Was aber, wenn die Almen und Berge, die von Dörfern übersähten Täler nicht frei sind vom Bösen? Man setze einfach eine Horde Zombies in die Welt, und schon hat man eine Landschaft, die geprägt ist von Gewalt, dem Kampf gegen das Unvermeidliche.
Heidi wird von Tante Dete zum Öhi gebracht, ihrem Großvater, der alleine auf einer Alm hoch über einem Dorf lebt. Dieser ist sehr verstimmt angesichts der Tatsache, zusätzlich auf ein kleines achtjähriges Mädchen aufpassen zu müssen. Hat er denn nicht schon genug zu tun, die Wiesen freizuhalten von den Niänenüütli, wie die Zombies hierzulande genannt werden. Doch Heidi ist sehr unbekümmert und demonstriert dem Großvater sogleich, wie es mit scharfer Klinge gegen die Untoten vorgehen kann. Nach und nach gewinnt sie des Öhis Liebe und auch zum Geißenpeter baut sie eine starke Bindung auf. Im Dorf jedoch taucht ein dunkler Schatten auf, ein Relikt aus Heidis Vergangenheit: Ein mächtiger Vampir, ursächlich für den Tod von Heidis Mutter verantwortlich, erkundigt sich nach dem kleinen Mädchen. Öhi ist beunruhigt, zumal ihm das Dorf feindlich gegenübersteht. Nur der Dorfpfarrer vermag Mitleid zu empfinden und ein gewisses Unrechtsbewusstsein. Er rettet den Öhi, als dieser von den Dorfbewohnern fast bei lebendigem Leib verbrannt wird.
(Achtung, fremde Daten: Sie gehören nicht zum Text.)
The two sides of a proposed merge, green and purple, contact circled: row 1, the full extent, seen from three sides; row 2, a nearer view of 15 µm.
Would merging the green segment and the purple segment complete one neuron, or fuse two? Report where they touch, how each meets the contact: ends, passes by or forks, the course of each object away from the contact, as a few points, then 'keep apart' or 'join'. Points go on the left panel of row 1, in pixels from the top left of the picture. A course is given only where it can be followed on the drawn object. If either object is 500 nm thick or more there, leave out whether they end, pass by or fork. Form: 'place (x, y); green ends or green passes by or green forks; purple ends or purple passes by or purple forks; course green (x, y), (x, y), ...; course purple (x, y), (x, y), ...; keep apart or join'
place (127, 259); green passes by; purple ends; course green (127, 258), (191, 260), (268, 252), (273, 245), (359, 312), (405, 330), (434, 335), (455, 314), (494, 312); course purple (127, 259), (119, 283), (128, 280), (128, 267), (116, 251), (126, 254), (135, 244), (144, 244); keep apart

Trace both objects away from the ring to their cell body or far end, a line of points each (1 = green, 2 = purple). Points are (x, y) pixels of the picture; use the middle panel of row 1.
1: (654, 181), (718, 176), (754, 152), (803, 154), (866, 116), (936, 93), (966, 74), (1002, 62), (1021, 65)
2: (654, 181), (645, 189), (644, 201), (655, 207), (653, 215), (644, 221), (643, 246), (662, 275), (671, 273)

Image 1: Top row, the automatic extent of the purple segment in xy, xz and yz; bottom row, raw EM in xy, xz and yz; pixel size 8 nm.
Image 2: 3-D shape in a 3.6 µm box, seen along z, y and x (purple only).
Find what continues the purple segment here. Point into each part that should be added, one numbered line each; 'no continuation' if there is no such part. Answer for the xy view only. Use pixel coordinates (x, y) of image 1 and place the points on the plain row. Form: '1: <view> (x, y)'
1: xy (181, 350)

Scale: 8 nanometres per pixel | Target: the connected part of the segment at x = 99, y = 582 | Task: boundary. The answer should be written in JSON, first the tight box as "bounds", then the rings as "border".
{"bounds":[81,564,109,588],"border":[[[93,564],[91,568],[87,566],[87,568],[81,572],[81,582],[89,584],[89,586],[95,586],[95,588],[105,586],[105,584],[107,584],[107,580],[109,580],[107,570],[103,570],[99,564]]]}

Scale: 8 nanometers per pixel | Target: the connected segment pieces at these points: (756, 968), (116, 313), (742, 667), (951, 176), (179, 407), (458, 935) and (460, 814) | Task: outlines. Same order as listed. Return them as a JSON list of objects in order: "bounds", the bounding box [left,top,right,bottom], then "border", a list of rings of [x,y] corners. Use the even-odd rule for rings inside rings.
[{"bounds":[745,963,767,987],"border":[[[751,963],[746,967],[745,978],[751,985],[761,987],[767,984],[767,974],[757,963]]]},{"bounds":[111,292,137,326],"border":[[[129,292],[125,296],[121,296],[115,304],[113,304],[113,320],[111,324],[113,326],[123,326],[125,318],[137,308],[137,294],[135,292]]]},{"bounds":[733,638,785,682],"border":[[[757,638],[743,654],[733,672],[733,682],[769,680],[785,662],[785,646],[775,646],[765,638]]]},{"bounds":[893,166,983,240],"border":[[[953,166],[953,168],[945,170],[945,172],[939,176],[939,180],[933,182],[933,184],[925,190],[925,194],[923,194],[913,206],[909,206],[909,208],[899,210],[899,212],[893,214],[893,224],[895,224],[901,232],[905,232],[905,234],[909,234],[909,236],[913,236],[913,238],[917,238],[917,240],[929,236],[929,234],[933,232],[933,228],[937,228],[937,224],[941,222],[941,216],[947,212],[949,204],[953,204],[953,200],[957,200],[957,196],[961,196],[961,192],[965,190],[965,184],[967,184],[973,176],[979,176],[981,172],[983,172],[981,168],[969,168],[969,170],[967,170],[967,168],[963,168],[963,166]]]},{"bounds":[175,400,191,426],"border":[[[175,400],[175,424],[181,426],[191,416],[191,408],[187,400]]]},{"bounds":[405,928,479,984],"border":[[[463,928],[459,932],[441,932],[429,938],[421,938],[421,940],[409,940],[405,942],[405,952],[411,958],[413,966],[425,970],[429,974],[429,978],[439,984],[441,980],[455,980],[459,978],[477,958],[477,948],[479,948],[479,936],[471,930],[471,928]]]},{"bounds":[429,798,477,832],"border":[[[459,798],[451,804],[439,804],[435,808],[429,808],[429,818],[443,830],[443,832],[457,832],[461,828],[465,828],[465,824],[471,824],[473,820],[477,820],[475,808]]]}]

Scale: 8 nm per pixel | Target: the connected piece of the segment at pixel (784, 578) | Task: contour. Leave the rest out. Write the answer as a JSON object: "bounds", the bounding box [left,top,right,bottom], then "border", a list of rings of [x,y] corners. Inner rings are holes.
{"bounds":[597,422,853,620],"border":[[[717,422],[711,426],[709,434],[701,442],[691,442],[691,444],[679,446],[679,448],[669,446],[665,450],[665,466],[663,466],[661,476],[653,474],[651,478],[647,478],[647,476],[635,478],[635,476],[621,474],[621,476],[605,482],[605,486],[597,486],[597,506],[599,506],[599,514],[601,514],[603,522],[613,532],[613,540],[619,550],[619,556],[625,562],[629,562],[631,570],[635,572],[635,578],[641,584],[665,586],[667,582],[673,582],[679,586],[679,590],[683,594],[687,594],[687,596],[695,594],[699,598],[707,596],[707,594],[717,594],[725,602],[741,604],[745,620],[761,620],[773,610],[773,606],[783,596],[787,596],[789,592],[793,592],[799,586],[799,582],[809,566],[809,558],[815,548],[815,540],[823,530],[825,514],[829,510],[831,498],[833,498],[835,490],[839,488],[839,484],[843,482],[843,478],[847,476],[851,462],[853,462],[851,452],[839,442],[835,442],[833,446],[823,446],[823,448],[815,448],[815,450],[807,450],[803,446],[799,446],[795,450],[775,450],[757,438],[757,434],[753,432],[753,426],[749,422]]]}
Schweren Herzens gibt der Großvater das Heidi (um ins schweizerische Deutsch zu verfallen) nach Frankfurt, wo Tante Dete dank des Mädchens eine große Provision erwartet. Im feinen Hause Seeemann soll sie deren Tochter Klara, die nach einem Zombieangriff ab der Hüfte abwärts gelähmt ist, unterhalten und eine Freundin sein. Heidi kann sich jedoch nur sehr schwer mit der kalten und voller Förmlichkeiten lebenden Stadt anfreunden. Auch hat sie Schwierigkeiten mit der Gouvernante des Hauses, Fräulein Rottenmeier, die gestreng und voller Hingabe an Sitte und Anstand die Geschicke in der Abwesenheit von Herrn Sesemann führt. Was jedoch niemand ahnen kann: Der Vampir macht auch vor den Stadttoren Frankfurts nicht halt, um Heidi auf seine Seite zu ziehen. Kann der Geißenpeter, der von den schweizer Alpen loszieht, seine Freundin zu retten, noch etwas Gutes bewirken?
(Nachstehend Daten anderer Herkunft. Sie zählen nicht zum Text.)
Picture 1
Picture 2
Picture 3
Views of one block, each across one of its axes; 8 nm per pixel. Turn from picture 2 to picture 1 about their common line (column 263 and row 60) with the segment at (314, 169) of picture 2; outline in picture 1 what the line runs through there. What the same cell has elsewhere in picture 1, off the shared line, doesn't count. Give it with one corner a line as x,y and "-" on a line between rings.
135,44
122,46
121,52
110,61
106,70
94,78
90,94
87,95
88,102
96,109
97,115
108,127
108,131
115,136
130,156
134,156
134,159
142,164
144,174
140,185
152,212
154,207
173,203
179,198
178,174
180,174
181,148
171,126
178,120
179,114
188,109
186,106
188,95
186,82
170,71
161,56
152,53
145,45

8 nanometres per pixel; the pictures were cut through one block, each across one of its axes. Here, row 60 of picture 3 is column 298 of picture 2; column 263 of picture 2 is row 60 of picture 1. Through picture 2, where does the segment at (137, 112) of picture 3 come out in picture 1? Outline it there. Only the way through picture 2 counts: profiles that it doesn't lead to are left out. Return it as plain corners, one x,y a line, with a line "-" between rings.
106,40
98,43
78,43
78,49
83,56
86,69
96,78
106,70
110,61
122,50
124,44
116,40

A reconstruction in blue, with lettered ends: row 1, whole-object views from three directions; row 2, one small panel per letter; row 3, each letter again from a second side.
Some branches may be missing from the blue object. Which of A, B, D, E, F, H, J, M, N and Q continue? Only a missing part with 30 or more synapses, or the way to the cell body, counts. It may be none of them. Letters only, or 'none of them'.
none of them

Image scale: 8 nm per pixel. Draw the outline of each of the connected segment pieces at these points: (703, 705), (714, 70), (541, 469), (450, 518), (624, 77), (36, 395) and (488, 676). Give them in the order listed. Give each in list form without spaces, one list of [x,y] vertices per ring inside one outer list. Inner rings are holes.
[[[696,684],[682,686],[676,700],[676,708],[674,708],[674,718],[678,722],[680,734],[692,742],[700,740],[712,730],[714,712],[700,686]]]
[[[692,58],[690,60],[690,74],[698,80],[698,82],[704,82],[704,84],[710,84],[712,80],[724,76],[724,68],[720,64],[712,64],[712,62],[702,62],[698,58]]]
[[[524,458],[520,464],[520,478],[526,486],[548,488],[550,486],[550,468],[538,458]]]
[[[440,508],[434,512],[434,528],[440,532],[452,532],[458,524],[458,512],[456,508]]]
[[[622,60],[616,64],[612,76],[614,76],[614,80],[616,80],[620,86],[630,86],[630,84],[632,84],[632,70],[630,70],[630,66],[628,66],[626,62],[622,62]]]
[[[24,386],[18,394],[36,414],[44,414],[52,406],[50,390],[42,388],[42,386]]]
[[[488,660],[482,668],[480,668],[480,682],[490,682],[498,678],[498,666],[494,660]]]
Mash-Up-Romane werden wohl der kommende Hype, zumindest in diesem Herbst. Nach dem sehr erfolgreichen "Stolz und Vorurteil und Zombies" erreichte mich nun "Heidi und die Monster" - und als Zugabe gleich darauf "Winnetou und die Werwölfe". Das vorliegende Buch ist im Grunde eine banale Zombie-Geschichte. Die Welt wird von einer entsprechenden Epidemie überrollt, die Menschen haben dem kaum etwas entgegenzusetzen. Das, was den Roman ausmacht, ist einerseits die Veränderung des klassischen Heidi-Stoffes, hauptsächlich aus dem Original "Heidis Lehr- und Wanderjahre" entnommen, und andererseits die Verwendung einer Sprache, die sehr von einem schweizer Dialekt durchzogen ist. Da mir der Einblick in das Original fehlt, vermute ich einfach, dass diese Ausdrucksform dort auch zu finden ist - hier und jetzt wirkt sie gleichzeitig altertümlich und witzig. Sämtliche Schweizer, die das hier lesen, werden mich wohl für diese gerade geschriebene Aussage sonstwohin wünschen ;-)
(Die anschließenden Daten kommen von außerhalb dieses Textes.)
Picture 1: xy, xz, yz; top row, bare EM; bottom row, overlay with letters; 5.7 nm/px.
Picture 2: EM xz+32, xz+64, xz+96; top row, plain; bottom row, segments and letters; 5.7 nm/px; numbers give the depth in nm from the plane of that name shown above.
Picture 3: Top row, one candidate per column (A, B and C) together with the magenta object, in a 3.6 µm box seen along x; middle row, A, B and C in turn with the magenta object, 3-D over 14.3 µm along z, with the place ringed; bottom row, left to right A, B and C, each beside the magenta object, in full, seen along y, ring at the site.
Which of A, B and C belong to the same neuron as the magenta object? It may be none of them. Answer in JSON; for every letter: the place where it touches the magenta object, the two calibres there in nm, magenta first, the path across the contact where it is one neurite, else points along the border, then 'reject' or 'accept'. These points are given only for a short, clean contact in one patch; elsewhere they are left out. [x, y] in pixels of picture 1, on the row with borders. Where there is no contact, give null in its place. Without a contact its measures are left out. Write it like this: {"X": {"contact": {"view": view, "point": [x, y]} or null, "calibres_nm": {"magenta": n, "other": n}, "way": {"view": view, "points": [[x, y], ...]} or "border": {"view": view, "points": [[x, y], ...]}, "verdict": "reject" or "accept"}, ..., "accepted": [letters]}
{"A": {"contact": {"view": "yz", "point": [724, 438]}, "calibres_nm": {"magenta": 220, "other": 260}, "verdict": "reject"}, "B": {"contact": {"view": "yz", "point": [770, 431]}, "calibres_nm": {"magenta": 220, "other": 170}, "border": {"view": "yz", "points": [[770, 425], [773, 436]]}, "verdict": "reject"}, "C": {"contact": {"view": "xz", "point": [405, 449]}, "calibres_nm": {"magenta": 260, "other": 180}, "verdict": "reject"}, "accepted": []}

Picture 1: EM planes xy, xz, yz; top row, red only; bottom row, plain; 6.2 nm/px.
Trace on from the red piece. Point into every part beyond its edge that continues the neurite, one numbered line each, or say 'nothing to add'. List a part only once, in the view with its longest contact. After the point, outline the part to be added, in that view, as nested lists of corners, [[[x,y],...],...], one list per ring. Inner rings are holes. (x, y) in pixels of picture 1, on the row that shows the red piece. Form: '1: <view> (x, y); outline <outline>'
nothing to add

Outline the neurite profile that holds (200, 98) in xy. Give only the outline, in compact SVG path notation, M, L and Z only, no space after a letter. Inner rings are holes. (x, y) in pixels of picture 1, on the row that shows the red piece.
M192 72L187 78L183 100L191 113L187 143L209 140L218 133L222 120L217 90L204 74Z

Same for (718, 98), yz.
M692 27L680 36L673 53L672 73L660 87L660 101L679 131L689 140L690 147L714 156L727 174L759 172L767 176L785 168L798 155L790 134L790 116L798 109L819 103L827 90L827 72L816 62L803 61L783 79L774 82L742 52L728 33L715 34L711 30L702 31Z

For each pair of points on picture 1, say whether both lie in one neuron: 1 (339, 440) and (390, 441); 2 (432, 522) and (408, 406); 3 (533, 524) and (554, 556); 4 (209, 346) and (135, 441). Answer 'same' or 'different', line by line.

Aber im Ernst - keinesfalls ist hier ein hochklassischer Stoff zu erwarten, mehr eine Parodie von "Heidi", die einfach in einer zombifizierten Welt spielt. Dass der Hauptbösewicht Vampir ist, banalisiert die Niänenüütli nur noch um ein Vielfaches, sie stehen an sich auch nicht im Vordergrund der Geschichte. Hier sind immer noch die Probleme, Nöten und Gedankengänge einer Achtjährigen aus irgendeinem tiefschweizerischen Kanton des vorletzten Jahrhunders wichtig und alles andere ist nur Beiwerk. Insofern, könnte man sagen, relativiert sich die Aufnahme von Untoten und sonstigen Monstern, was ich aber so nicht unterschreiben möchte. Gerade die Auseinandersetzung mit dem Elend um sie herum und dem vielfachen grausamen und mitlerlebten Tod lassen die Heidi dieses Romanes sehr traumatisiert wirken. Ihre ursprüngliche Unschuld und ihre Fröhlichkeit erreicht sie nur auf der Alm - weit weg von allem Übel. Ansonsten baut sie sich eine Mauer und reagiert auch auf den größten Schrecken kaum emotional.